### Passage given
Cannes' Voyage to the Neverland of Irrelevancy

During the 1963 Moscow International Film Festival, few doubted Federico Fellini’s “8 ” was a masterpiece. The film was not merely contending for the Grand Prize; it was clear that no conventional prize could put a tag on the sheer artistic genius and refreshing power of the movie. Threatened by Fellini’s highly formalistic language, the Communist Party’s movie department (who were making decisions behind the scenes), as usual, suspected something potentially harmful for the cause of the international proletariat. They put pressure on the head of the jury, a Soviet filmmaker Grigori Chukhrai, not to award the Grand Prize to “8 .”

Chukhrai was in a tight spot. He had his share of problems with the system with his 1959 war movie “The Ballad of a Soldier,” when he did not depict Nazis as stupid animals but rather as a highly organized and evil intelligence. Because of that, some in the government tried to ban Chukhrai and label him a Nazi sympathizer. They failed. First, Chukhrai’s movies about the war were Soviet classics and second, Chukrai himself was a war hero who fought through almost every battle of the war all the way to Berlin.

So when Chukhrai refused to back down on Fellini’s film, the pack sensed an opportunity for a sweet revenge. Chukhrai claimed that rejecting “8 ” would not only be a blunt error of cinematic judgment but a political disaster for a Class-A festival. He claimed that when people see the movie in the West and learn Moscow did not award it, the credibility of the festival would be ruined beyond repair. Chukhrai got into a power play with some very dangerous people who warned him that if Fellini got the Grand Prize, Chukhrai would not be able to make another movie anytime soon, or ever…

Fellini’s ‘8 ‘ won the Moscow’s Grand Prize. It triumphed all over the world known as the masterpiece acknowledged first at the Moscow International Film Festival.

As promised, from then on, Chukhrai had to fight for his every subsequent movie and was sabotaged and attacked for years to come.

It is easy to underestimate the magnitude of Chukrai’s sacrifice. Yet, it was tremendous. He bet his career, fame and ability to create his own movies for the abstract ideals of truth and art. This was the character of a man who fought in World War II, a man who saw and knew evil and never gave in to it. He was a real judge, a judge whose verdict meant something. His judgment of life and arts had a repercussion for him but his judgment was substantiated by his character and he paid dearly for it.

However great “8 ” was, Chukhrai’s action made it even more precious.

Now, what are the power and the value of Sean Penn’s judgment as the President of the Jury of the 2008 Cannes Film Festival?

This is a man who within two years met with three tyrants and validated (in an insignificant but well promoted way) regimes and people who have blood and repression of artistic and human rights as their basic operational procedure. Appointing Sean Penn Grand Judge of the Cannes film festival was like appointing Bonnie and Clyde as the secretary of treasury. Of all the politically active celebrities, Sean Penn was the only one who made the same idiotic move three times in a row. If his fellow tyrant praising filmmakers, like Spielberg and Stone, had a crush on only one antiquated imbecile, namely Fidel Castro; Sean Penn felt it necessary to understand and shake hands with the whole trio: Castro, Ahmadinejad and Chavez.
######
### Listing
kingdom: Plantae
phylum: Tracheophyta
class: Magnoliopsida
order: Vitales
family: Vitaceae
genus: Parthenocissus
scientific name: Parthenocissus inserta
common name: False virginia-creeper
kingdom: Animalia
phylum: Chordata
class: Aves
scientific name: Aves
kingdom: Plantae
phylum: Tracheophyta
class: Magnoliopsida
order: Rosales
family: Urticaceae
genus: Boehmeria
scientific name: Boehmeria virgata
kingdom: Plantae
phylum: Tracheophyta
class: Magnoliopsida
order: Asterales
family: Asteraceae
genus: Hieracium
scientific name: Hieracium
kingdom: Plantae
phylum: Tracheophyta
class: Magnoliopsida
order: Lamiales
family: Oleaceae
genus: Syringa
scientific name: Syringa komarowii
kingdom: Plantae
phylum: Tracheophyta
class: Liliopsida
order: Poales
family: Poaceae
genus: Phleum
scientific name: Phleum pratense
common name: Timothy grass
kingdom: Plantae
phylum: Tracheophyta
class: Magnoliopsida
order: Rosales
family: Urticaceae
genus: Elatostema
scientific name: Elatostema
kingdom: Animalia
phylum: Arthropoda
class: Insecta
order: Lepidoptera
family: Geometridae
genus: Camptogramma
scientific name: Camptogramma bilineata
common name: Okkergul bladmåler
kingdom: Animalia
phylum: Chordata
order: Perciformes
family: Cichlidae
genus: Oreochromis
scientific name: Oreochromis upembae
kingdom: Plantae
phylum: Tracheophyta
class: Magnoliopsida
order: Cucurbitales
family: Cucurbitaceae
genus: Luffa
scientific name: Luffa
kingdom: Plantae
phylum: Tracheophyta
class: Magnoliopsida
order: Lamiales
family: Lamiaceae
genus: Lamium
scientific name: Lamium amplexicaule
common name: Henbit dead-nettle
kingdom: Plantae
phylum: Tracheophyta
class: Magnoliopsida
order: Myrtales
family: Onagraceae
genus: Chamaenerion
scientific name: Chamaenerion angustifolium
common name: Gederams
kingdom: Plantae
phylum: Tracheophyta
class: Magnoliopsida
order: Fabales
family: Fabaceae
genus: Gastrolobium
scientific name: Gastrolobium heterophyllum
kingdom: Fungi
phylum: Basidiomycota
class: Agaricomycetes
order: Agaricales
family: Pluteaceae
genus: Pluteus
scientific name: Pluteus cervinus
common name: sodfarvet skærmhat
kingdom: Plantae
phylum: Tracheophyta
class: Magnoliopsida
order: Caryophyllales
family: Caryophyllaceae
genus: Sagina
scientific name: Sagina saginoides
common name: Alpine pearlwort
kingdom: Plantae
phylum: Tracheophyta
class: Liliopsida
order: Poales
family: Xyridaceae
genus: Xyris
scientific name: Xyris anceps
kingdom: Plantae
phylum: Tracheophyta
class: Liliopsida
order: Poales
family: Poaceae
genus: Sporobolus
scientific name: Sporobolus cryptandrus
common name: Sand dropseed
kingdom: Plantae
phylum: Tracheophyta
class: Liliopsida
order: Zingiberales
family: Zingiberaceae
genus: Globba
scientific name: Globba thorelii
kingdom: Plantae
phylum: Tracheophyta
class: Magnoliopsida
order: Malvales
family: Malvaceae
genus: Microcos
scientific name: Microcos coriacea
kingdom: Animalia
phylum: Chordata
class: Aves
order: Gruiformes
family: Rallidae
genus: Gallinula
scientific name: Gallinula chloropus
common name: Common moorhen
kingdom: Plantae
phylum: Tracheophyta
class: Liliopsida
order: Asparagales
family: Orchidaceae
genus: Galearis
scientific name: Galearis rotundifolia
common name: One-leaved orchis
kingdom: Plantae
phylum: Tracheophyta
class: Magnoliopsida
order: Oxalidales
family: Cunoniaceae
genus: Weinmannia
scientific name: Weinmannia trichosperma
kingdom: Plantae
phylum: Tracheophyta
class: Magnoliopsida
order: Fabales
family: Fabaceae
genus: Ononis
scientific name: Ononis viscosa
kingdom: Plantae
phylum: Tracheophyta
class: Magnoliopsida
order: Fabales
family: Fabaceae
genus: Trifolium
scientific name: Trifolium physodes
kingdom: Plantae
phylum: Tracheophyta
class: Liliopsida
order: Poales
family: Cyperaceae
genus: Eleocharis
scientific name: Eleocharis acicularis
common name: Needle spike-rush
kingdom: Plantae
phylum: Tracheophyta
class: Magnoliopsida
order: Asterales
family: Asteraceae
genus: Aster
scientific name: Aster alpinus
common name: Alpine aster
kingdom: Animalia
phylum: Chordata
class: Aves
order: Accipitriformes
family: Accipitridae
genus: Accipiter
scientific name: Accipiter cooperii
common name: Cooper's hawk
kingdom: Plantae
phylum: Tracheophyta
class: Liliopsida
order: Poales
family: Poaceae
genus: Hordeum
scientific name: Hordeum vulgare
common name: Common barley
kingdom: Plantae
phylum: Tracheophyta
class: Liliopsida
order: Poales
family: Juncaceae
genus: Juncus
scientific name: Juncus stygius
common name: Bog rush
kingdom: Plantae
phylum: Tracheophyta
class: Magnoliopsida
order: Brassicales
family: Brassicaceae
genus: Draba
######
- What is expected
Transcribe everything in the piece on Cannes from "It is easy to" down to "Cannes Film Festival?".

- Full output
It is easy to underestimate the magnitude of Chukrai’s sacrifice. Yet, it was tremendous. He bet his career, fame and ability to create his own movies for the abstract ideals of truth and art. This was the character of a man who fought in World War II, a man who saw and knew evil and never gave in to it. He was a real judge, a judge whose verdict meant something. His judgment of life and arts had a repercussion for him but his judgment was substantiated by his character and he paid dearly for it.

However great “8 ” was, Chukhrai’s action made it even more precious.

Now, what are the power and the value of Sean Penn’s judgment as the President of the Jury of the 2008 Cannes Film Festival?